■ **TASK REQUIREMENTS**: Word for word, transcribe the data below from the line with "- **list_warehouses** - List" to the line with "Access table list", keeping both of those lines.

++++++++

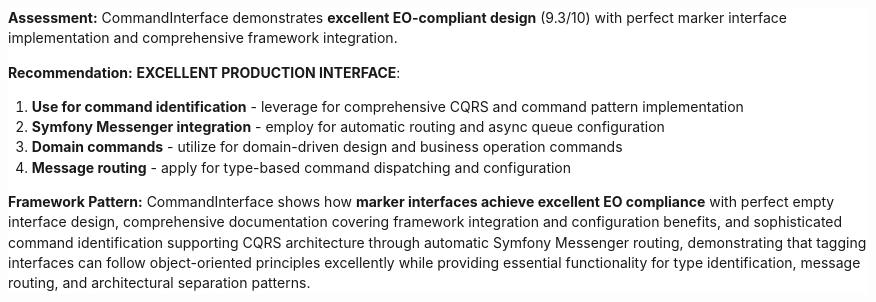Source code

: **Assessment:** CommandInterface demonstrates **excellent EO-compliant design** (9.3/10) with perfect marker interface implementation and comprehensive framework integration.

**Recommendation:** **EXCELLENT PRODUCTION INTERFACE**:
1. **Use for command identification** - leverage for comprehensive CQRS and command pattern implementation
2. **Symfony Messenger integration** - employ for automatic routing and async queue configuration
3. **Domain commands** - utilize for domain-driven design and business operation commands
4. **Message routing** - apply for type-based command dispatching and configuration

**Framework Pattern:** CommandInterface shows how **marker interfaces achieve excellent EO compliance** with perfect empty interface design, comprehensive documentation covering framework integration and configuration benefits, and sophisticated command identification supporting CQRS architecture through automatic Symfony Messenger routing, demonstrating that tagging interfaces can follow object-oriented principles excellently while providing essential functionality for type identification, message routing, and architectural separation patterns.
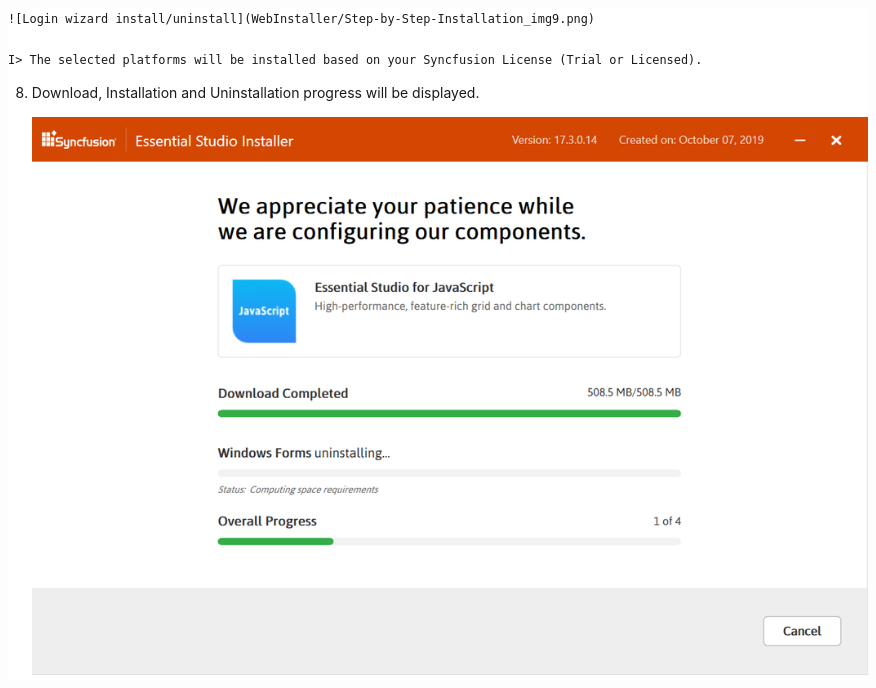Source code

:     ![Login wizard install/uninstall](WebInstaller/Step-by-Step-Installation_img9.png)
	
	I> The selected platforms will be installed based on your Syncfusion License (Trial or Licensed).

8. Download, Installation and Uninstallation progress will be displayed.

    ![Download and Installation progress install/uninstall](WebInstaller/Step-by-Step-Installation_img17.png)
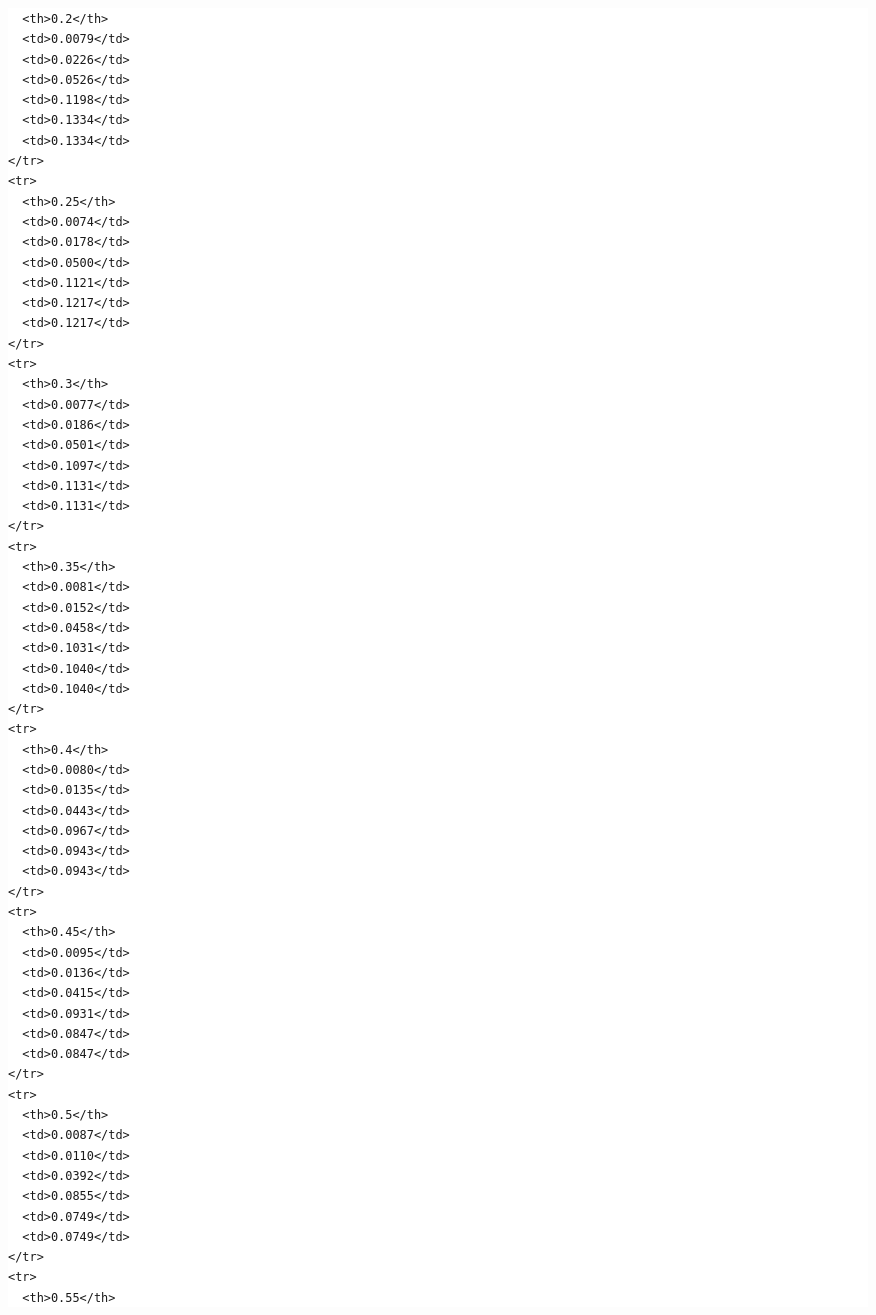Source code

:       <th>0.2</th>
      <td>0.0079</td>
      <td>0.0226</td>
      <td>0.0526</td>
      <td>0.1198</td>
      <td>0.1334</td>
      <td>0.1334</td>
    </tr>
    <tr>
      <th>0.25</th>
      <td>0.0074</td>
      <td>0.0178</td>
      <td>0.0500</td>
      <td>0.1121</td>
      <td>0.1217</td>
      <td>0.1217</td>
    </tr>
    <tr>
      <th>0.3</th>
      <td>0.0077</td>
      <td>0.0186</td>
      <td>0.0501</td>
      <td>0.1097</td>
      <td>0.1131</td>
      <td>0.1131</td>
    </tr>
    <tr>
      <th>0.35</th>
      <td>0.0081</td>
      <td>0.0152</td>
      <td>0.0458</td>
      <td>0.1031</td>
      <td>0.1040</td>
      <td>0.1040</td>
    </tr>
    <tr>
      <th>0.4</th>
      <td>0.0080</td>
      <td>0.0135</td>
      <td>0.0443</td>
      <td>0.0967</td>
      <td>0.0943</td>
      <td>0.0943</td>
    </tr>
    <tr>
      <th>0.45</th>
      <td>0.0095</td>
      <td>0.0136</td>
      <td>0.0415</td>
      <td>0.0931</td>
      <td>0.0847</td>
      <td>0.0847</td>
    </tr>
    <tr>
      <th>0.5</th>
      <td>0.0087</td>
      <td>0.0110</td>
      <td>0.0392</td>
      <td>0.0855</td>
      <td>0.0749</td>
      <td>0.0749</td>
    </tr>
    <tr>
      <th>0.55</th>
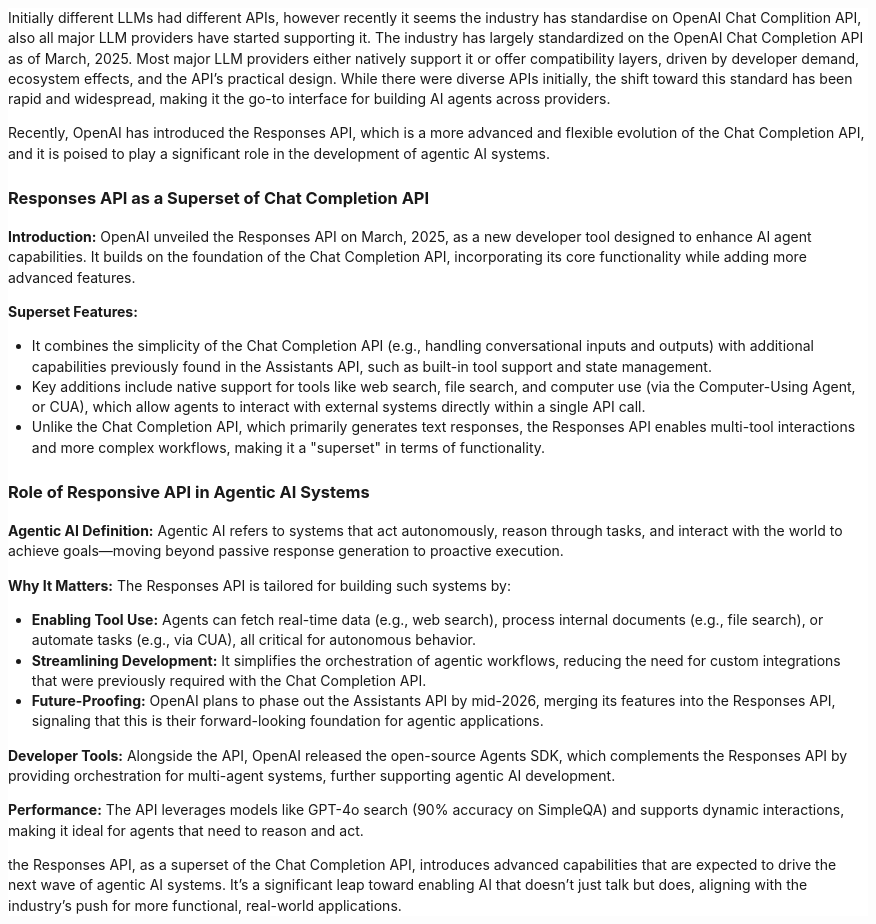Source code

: Initially different LLMs had different APIs, however recently it seems the industry has standardise on OpenAI Chat Complition API, also all major LLM providers have started supporting it. The industry has largely standardized on the OpenAI Chat Completion API as of March, 2025. Most major LLM providers either natively support it or offer compatibility layers, driven by developer demand, ecosystem effects, and the API’s practical design. While there were diverse APIs initially, the shift toward this standard has been rapid and widespread, making it the go-to interface for building AI agents across providers.

Recently, OpenAI has introduced the Responses API, which is a more advanced and flexible evolution of the Chat Completion API, and it is poised to play a significant role in the development of agentic AI systems.

### Responses API as a Superset of Chat Completion API

**Introduction:** OpenAI unveiled the Responses API on March, 2025, as a new developer tool designed to enhance AI agent capabilities. It builds on the foundation of the Chat Completion API, incorporating its core functionality while adding more advanced features.

**Superset Features:**

* It combines the simplicity of the Chat Completion API (e.g., handling conversational inputs and outputs) with additional capabilities previously found in the Assistants API, such as built-in tool support and state management.
* Key additions include native support for tools like web search, file search, and computer use (via the Computer-Using Agent, or CUA), which allow agents to interact with external systems directly within a single API call.
* Unlike the Chat Completion API, which primarily generates text responses, the Responses API enables multi-tool interactions and more complex workflows, making it a "superset" in terms of functionality.

### Role of Responsive API in Agentic AI Systems

**Agentic AI Definition:** Agentic AI refers to systems that act autonomously, reason through tasks, and interact with the world to achieve goals—moving beyond passive response generation to proactive execution.

**Why It Matters:** The Responses API is tailored for building such systems by:

* **Enabling Tool Use:** Agents can fetch real-time data (e.g., web search), process internal documents (e.g., file search), or automate tasks (e.g., via CUA), all critical for autonomous behavior.
* **Streamlining Development:** It simplifies the orchestration of agentic workflows, reducing the need for custom integrations that were previously required with the Chat Completion API.
* **Future-Proofing:** OpenAI plans to phase out the Assistants API by mid-2026, merging its features into the Responses API, signaling that this is their forward-looking foundation for agentic applications.

**Developer Tools:** Alongside the API, OpenAI released the open-source Agents SDK, which complements the Responses API by providing orchestration for multi-agent systems, further supporting agentic AI development.

**Performance:** The API leverages models like GPT-4o search (90% accuracy on SimpleQA) and supports dynamic interactions, making it ideal for agents that need to reason and act.

the Responses API, as a superset of the Chat Completion API, introduces advanced capabilities that are expected to drive the next wave of agentic AI systems. It’s a significant leap toward enabling AI that doesn’t just talk but does, aligning with the industry’s push for more functional, real-world applications.

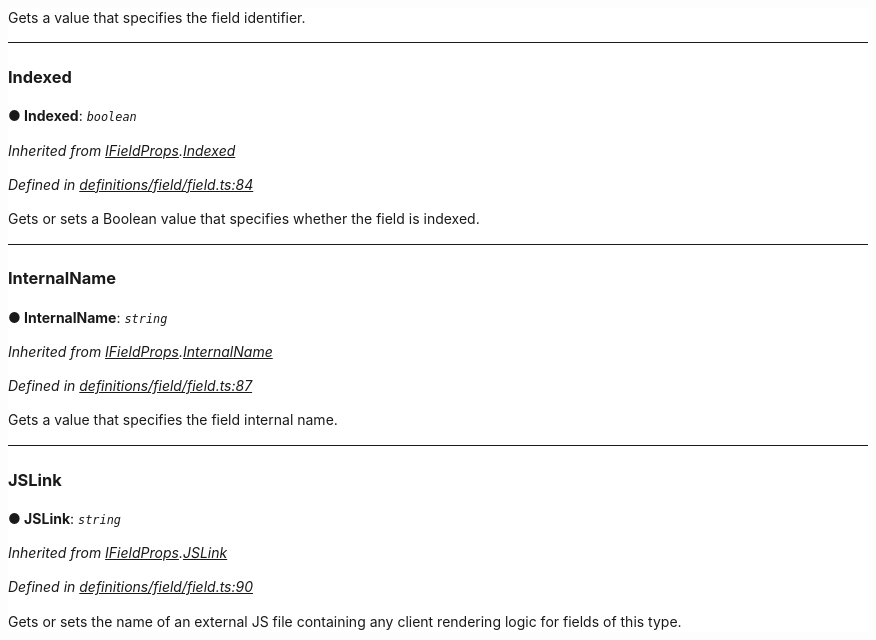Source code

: Gets a value that specifies the field identifier.




___

<a id="indexed"></a>

###  Indexed

**●  Indexed**:  *`boolean`* 

*Inherited from [IFieldProps](_definitions_field_field_.ifieldprops.md).[Indexed](_definitions_field_field_.ifieldprops.md#indexed)*

*Defined in [definitions/field/field.ts:84](https://github.com/gunjandatta/sprest/blob/3de79f1/src/definitions/field/field.ts#L84)*



Gets or sets a Boolean value that specifies whether the field is indexed.




___

<a id="internalname"></a>

###  InternalName

**●  InternalName**:  *`string`* 

*Inherited from [IFieldProps](_definitions_field_field_.ifieldprops.md).[InternalName](_definitions_field_field_.ifieldprops.md#internalname)*

*Defined in [definitions/field/field.ts:87](https://github.com/gunjandatta/sprest/blob/3de79f1/src/definitions/field/field.ts#L87)*



Gets a value that specifies the field internal name.




___

<a id="jslink"></a>

###  JSLink

**●  JSLink**:  *`string`* 

*Inherited from [IFieldProps](_definitions_field_field_.ifieldprops.md).[JSLink](_definitions_field_field_.ifieldprops.md#jslink)*

*Defined in [definitions/field/field.ts:90](https://github.com/gunjandatta/sprest/blob/3de79f1/src/definitions/field/field.ts#L90)*



Gets or sets the name of an external JS file containing any client rendering logic for fields of this type.
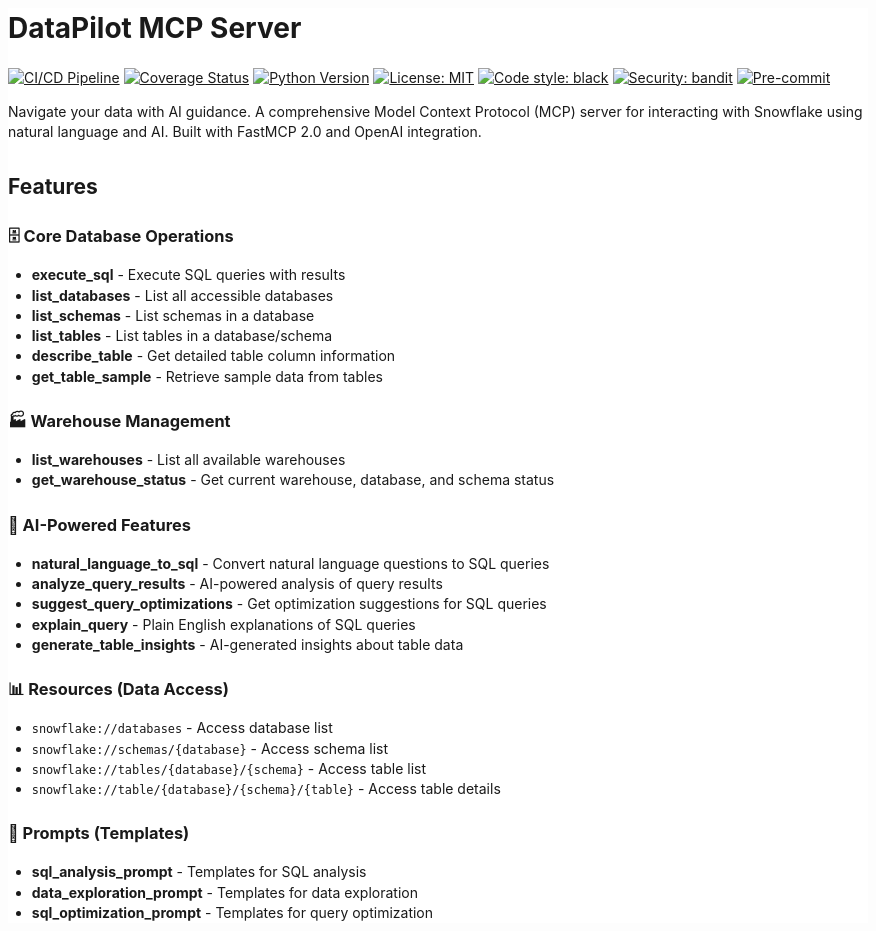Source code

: # DataPilot MCP Server

[![CI/CD Pipeline](https://github.com/rickyb30/datapilot-mcp-server/actions/workflows/ci.yml/badge.svg)](https://github.com/rickyb30/datapilot-mcp-server/actions/workflows/ci.yml)
[![Coverage Status](https://codecov.io/gh/rickyb30/datapilot-mcp-server/branch/main/graph/badge.svg)](https://codecov.io/gh/rickyb30/datapilot-mcp-server)
[![Python Version](https://img.shields.io/badge/python-3.11%2B-blue.svg)](https://www.python.org/downloads/)
[![License: MIT](https://img.shields.io/badge/License-MIT-yellow.svg)](https://opensource.org/licenses/MIT)
[![Code style: black](https://img.shields.io/badge/code%20style-black-000000.svg)](https://github.com/psf/black)
[![Security: bandit](https://img.shields.io/badge/security-bandit-green.svg)](https://github.com/PyCQA/bandit)
[![Pre-commit](https://img.shields.io/badge/pre--commit-enabled-brightgreen?logo=pre-commit&logoColor=white)](https://github.com/pre-commit/pre-commit)

Navigate your data with AI guidance. A comprehensive Model Context Protocol (MCP) server for interacting with Snowflake using natural language and AI. Built with FastMCP 2.0 and OpenAI integration.

## Features

### 🗄️ Core Database Operations
- **execute_sql** - Execute SQL queries with results
- **list_databases** - List all accessible databases
- **list_schemas** - List schemas in a database
- **list_tables** - List tables in a database/schema
- **describe_table** - Get detailed table column information
- **get_table_sample** - Retrieve sample data from tables

### 🏭 Warehouse Management
- **list_warehouses** - List all available warehouses
- **get_warehouse_status** - Get current warehouse, database, and schema status

### 🤖 AI-Powered Features
- **natural_language_to_sql** - Convert natural language questions to SQL queries
- **analyze_query_results** - AI-powered analysis of query results
- **suggest_query_optimizations** - Get optimization suggestions for SQL queries
- **explain_query** - Plain English explanations of SQL queries
- **generate_table_insights** - AI-generated insights about table data

### 📊 Resources (Data Access)
- `snowflake://databases` - Access database list
- `snowflake://schemas/{database}` - Access schema list
- `snowflake://tables/{database}/{schema}` - Access table list
- `snowflake://table/{database}/{schema}/{table}` - Access table details

### 📝 Prompts (Templates)
- **sql_analysis_prompt** - Templates for SQL analysis
- **data_exploration_prompt** - Templates for data exploration
- **sql_optimization_prompt** - Templates for query optimization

++++++++

■ **SOLUTION TO THIS EXERCISE**:
- **list_warehouses** - List all available warehouses
- **get_warehouse_status** - Get current warehouse, database, and schema status

### 🤖 AI-Powered Features
- **natural_language_to_sql** - Convert natural language questions to SQL queries
- **analyze_query_results** - AI-powered analysis of query results
- **suggest_query_optimizations** - Get optimization suggestions for SQL queries
- **explain_query** - Plain English explanations of SQL queries
- **generate_table_insights** - AI-generated insights about table data

### 📊 Resources (Data Access)
- `snowflake://databases` - Access database list
- `snowflake://schemas/{database}` - Access schema list
- `snowflake://tables/{database}/{schema}` - Access table list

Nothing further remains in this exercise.